Radiative damping in wave guide based FMR measured via analysis of perpendicular standing spin waves in sputtered Permalloy films

TL;DR

This paper investigates the radiative damping in Permalloy films using VNA-FMR by analyzing perpendicular standing spin waves, identifying three main damping contributions, and proposing a method to measure radiative damping from a single resonance.

Contribution

It introduces a simple analytical model to quantify radiative damping and demonstrates how to determine it from single-resonance FMR measurements.

Findings

Radiative damping significantly contributes to total damping in Permalloy films.

The damping can be fully explained by intrinsic, eddy-current, and radiative contributions.

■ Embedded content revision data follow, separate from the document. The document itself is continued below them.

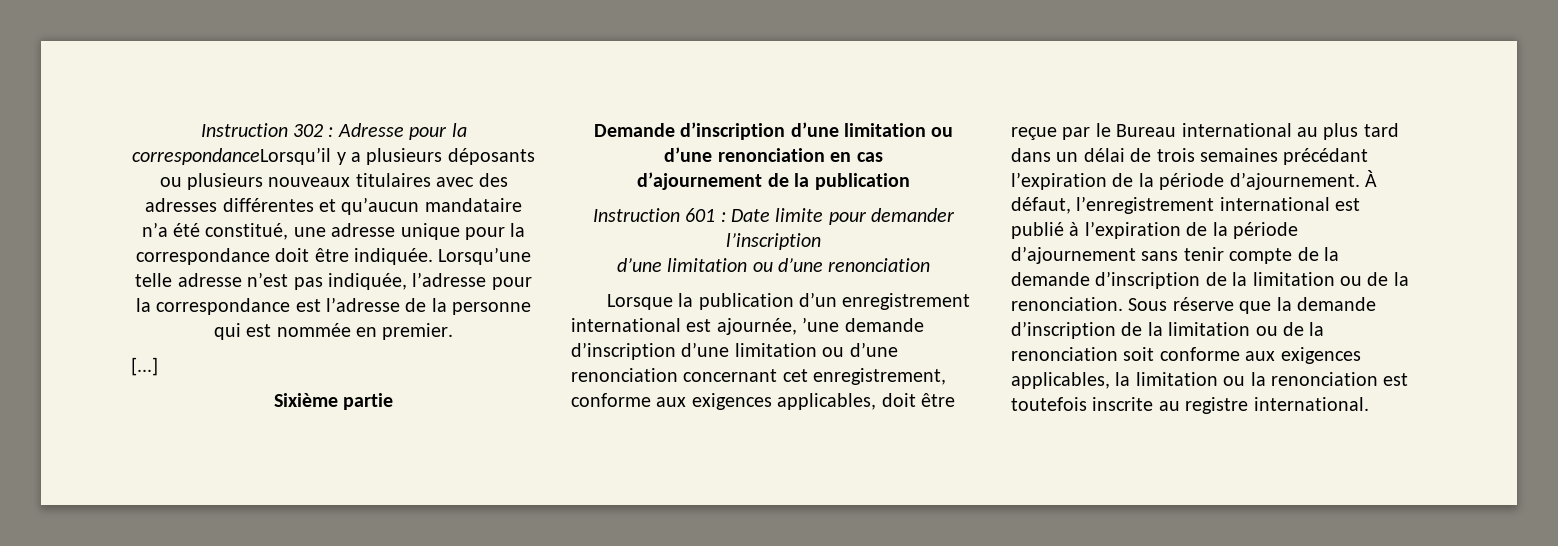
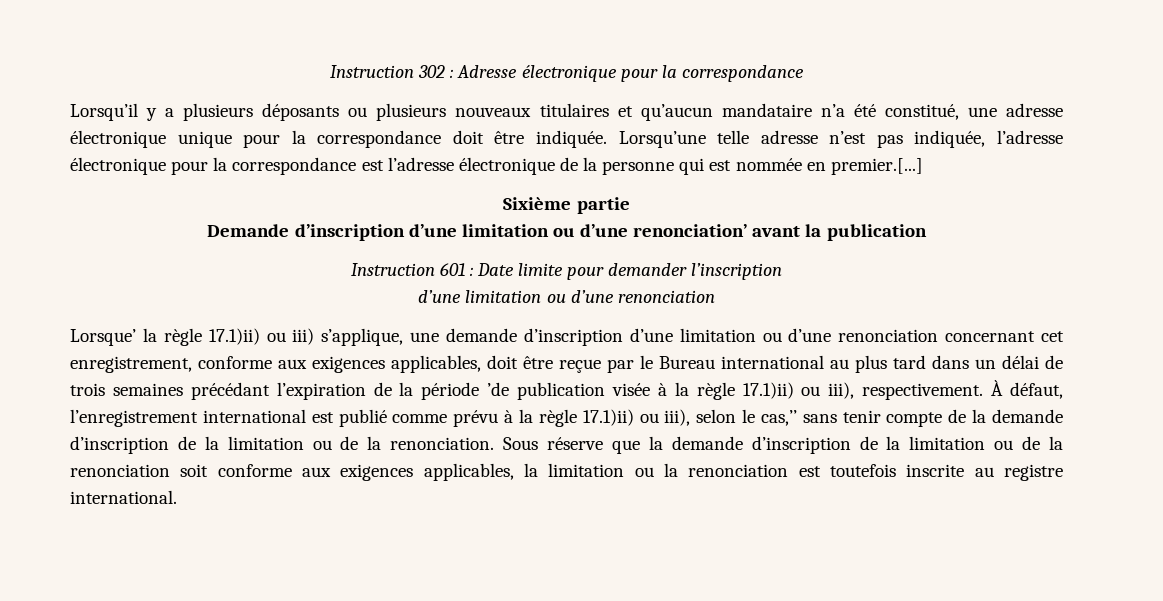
[409,123,467,140] [132,147,332,165] pour la correspondanceLorsqu’il -> [521,65,804,82] [70,103,138,121] électronique pour la correspondance // Lorsqu’il
[436,173,508,187] [145,198,314,212] avec des adresses différentes -> (609, 110) none
(396, 230) none -> [70,130,166,148] électronique
(487, 279) none -> [70,157,166,175] électronique
(400, 304) none -> [458,157,555,175] électronique
[382,323,454,340] [131,357,158,376] premier. // [...] -> [830,158,923,175] premier.[...]
[717,148,883,162] [637,172,789,190] renonciation en cas // d’ajournement de -> [633,224,801,237] renonciation’ avant
[606,292,971,310] [571,317,840,335] Lorsque la publication d’un enregistrement international est ajournée, ’une -> [70,328,440,346] Lorsque’ la règle 17.1)ii) ou iii) s’applique, une
[1229,172,1360,190] d’ajournement. -> [487,382,984,400] ’de publication visée à la règle 17.1)ii) ou iii), respectivement.
[1069,221,1298,239] [1011,246,1136,264] à l’expiration de la période d’ajournement -> [392,409,797,427] comme prévu à la règle 17.1)ii) ou iii), selon le cas,’’

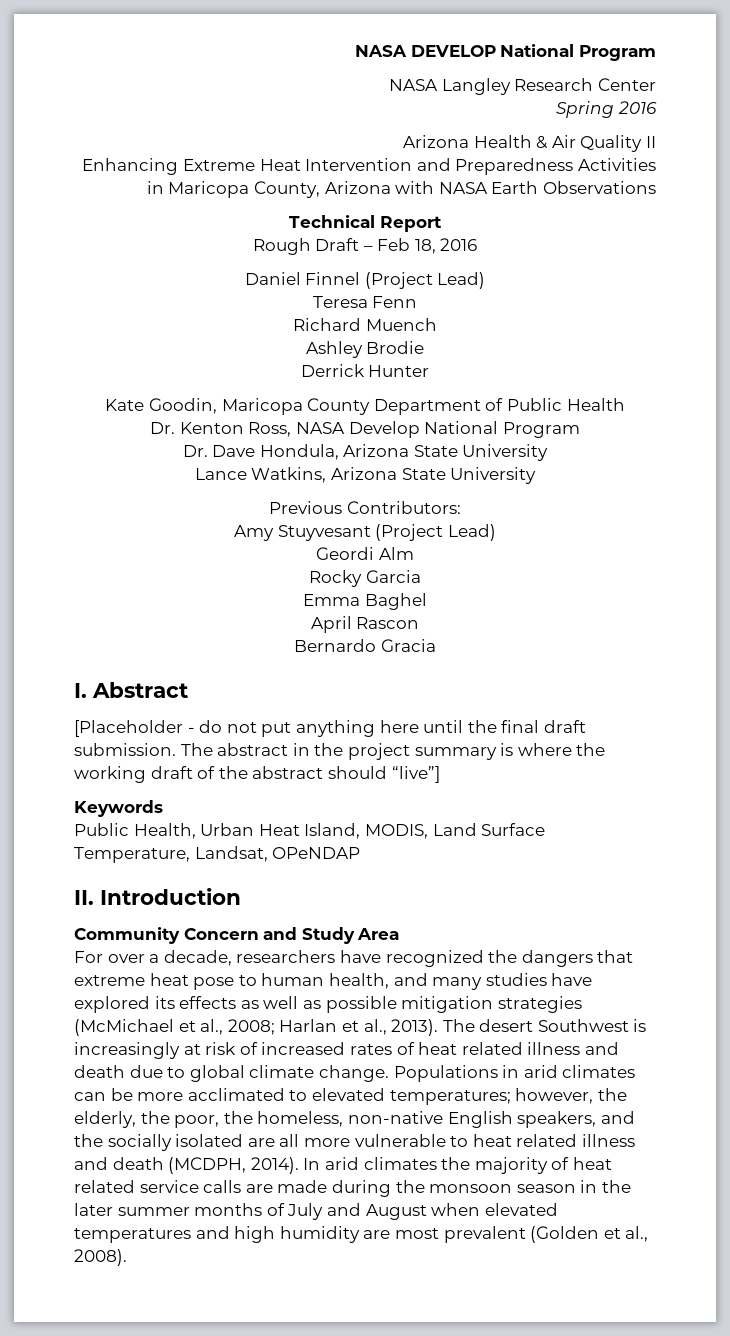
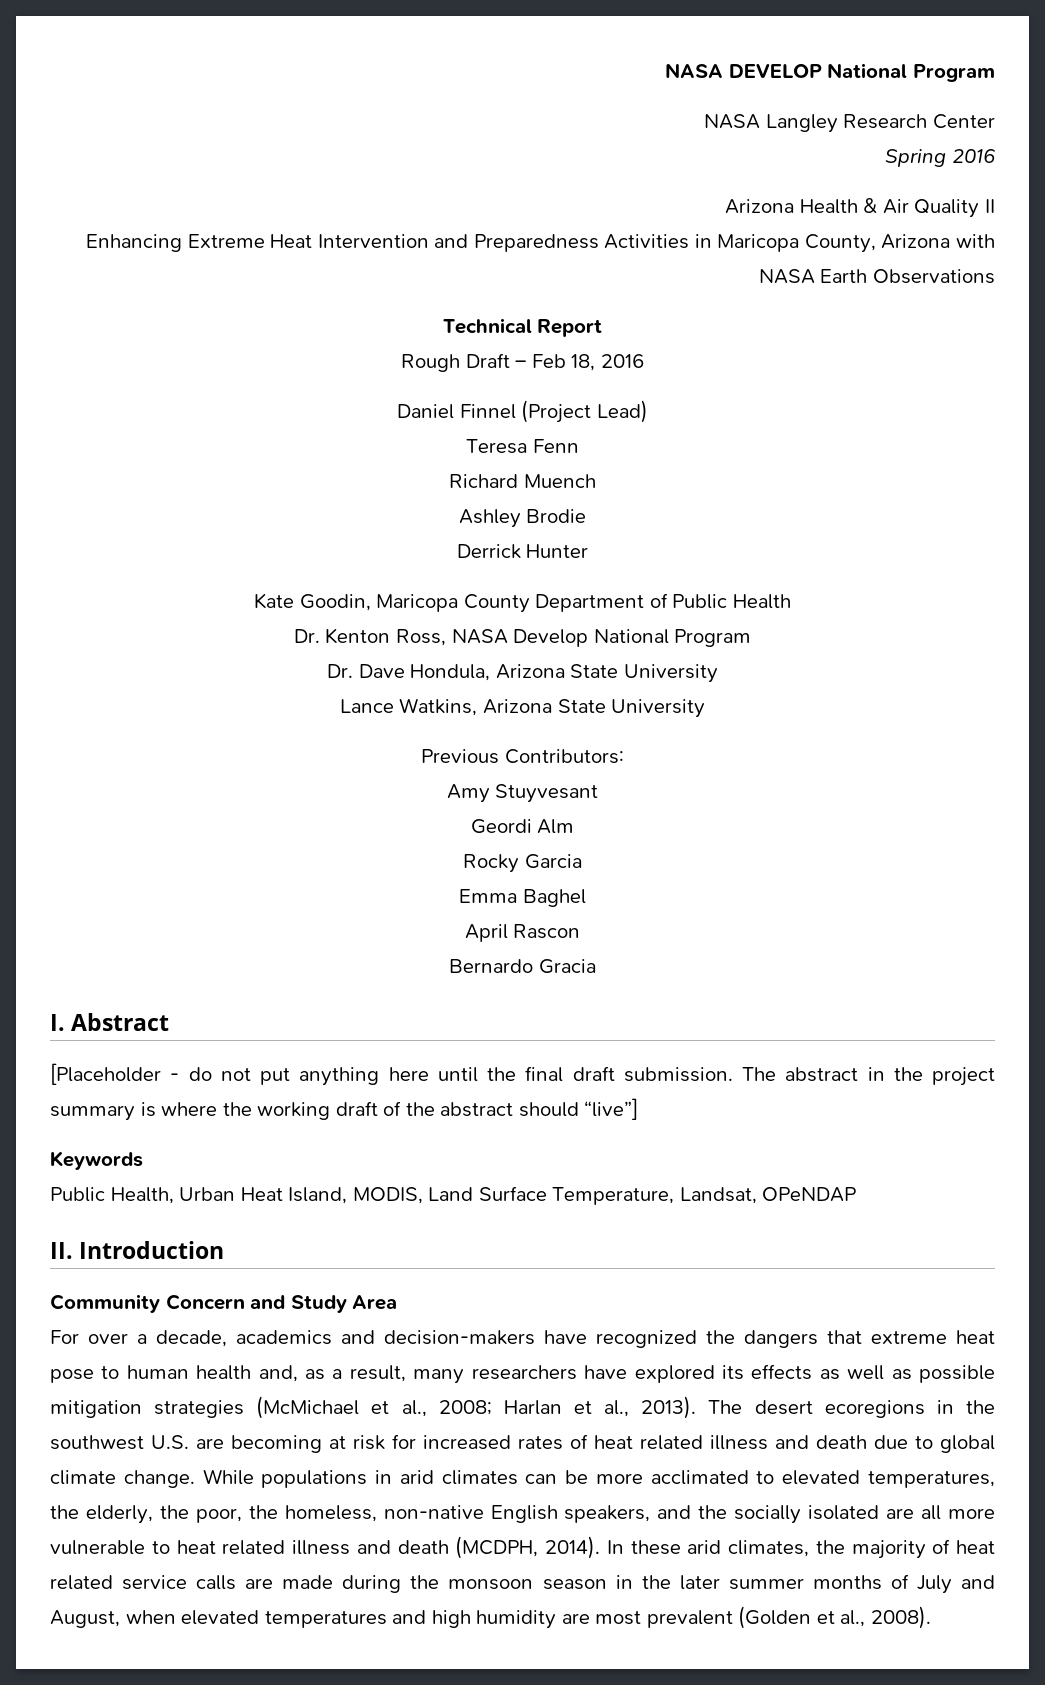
[375,524,496,541] (Project Lead) -> (599, 793) none
[236,950,336,963] researchers -> [236,1330,535,1345] academics and decision-makers
[328,973,547,990] health, and many studies -> [196,1365,577,1384] health and, as a result, many researchers
[537,1019,647,1032] [74,1042,180,1059] Southwest is increasingly -> [824,1400,995,1418] [50,1435,322,1453] ecoregions in the southwest U.S. are becoming
[239,1042,258,1055] of -> [392,1434,416,1449] for
[393,1065,498,1082] Populations -> [202,1469,368,1488] While populations
[389,1088,594,1105] temperatures; however, -> [868,1471,996,1488] temperatures,
[324,1157,437,1170] arid climates -> [630,1540,809,1557] these arid climates,
[365,1204,427,1220] August -> [50,1610,120,1628] August,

A new method to measure radiative damping from a single resonance is proposed.

Abstract

The damping $\alpha$ of the spinwave resonances in 75 nm, 120 nm, and 200nm -thick Permalloy films is measured via vector-network-analyzer ferromagnetic-resonance (VNA-FMR) in the out-of-plane geometry. Inductive coupling between the sample and the waveguide leads to an additional radiative damping term. The radiative contribution to the over-all damping is determined by measuring perpendicular standing spin waves (PSSWs) in the Permalloy films, and the results are compared to a simple analytical model. The damping of the PSSWs can be fully explained by three contributions to the damping: The intrinsic damping, the eddy-current damping, and the radiative damping. No other contributions were observed. Furthermore, a method to determine the radiative damping in FMR measurements with a single resonance is suggested.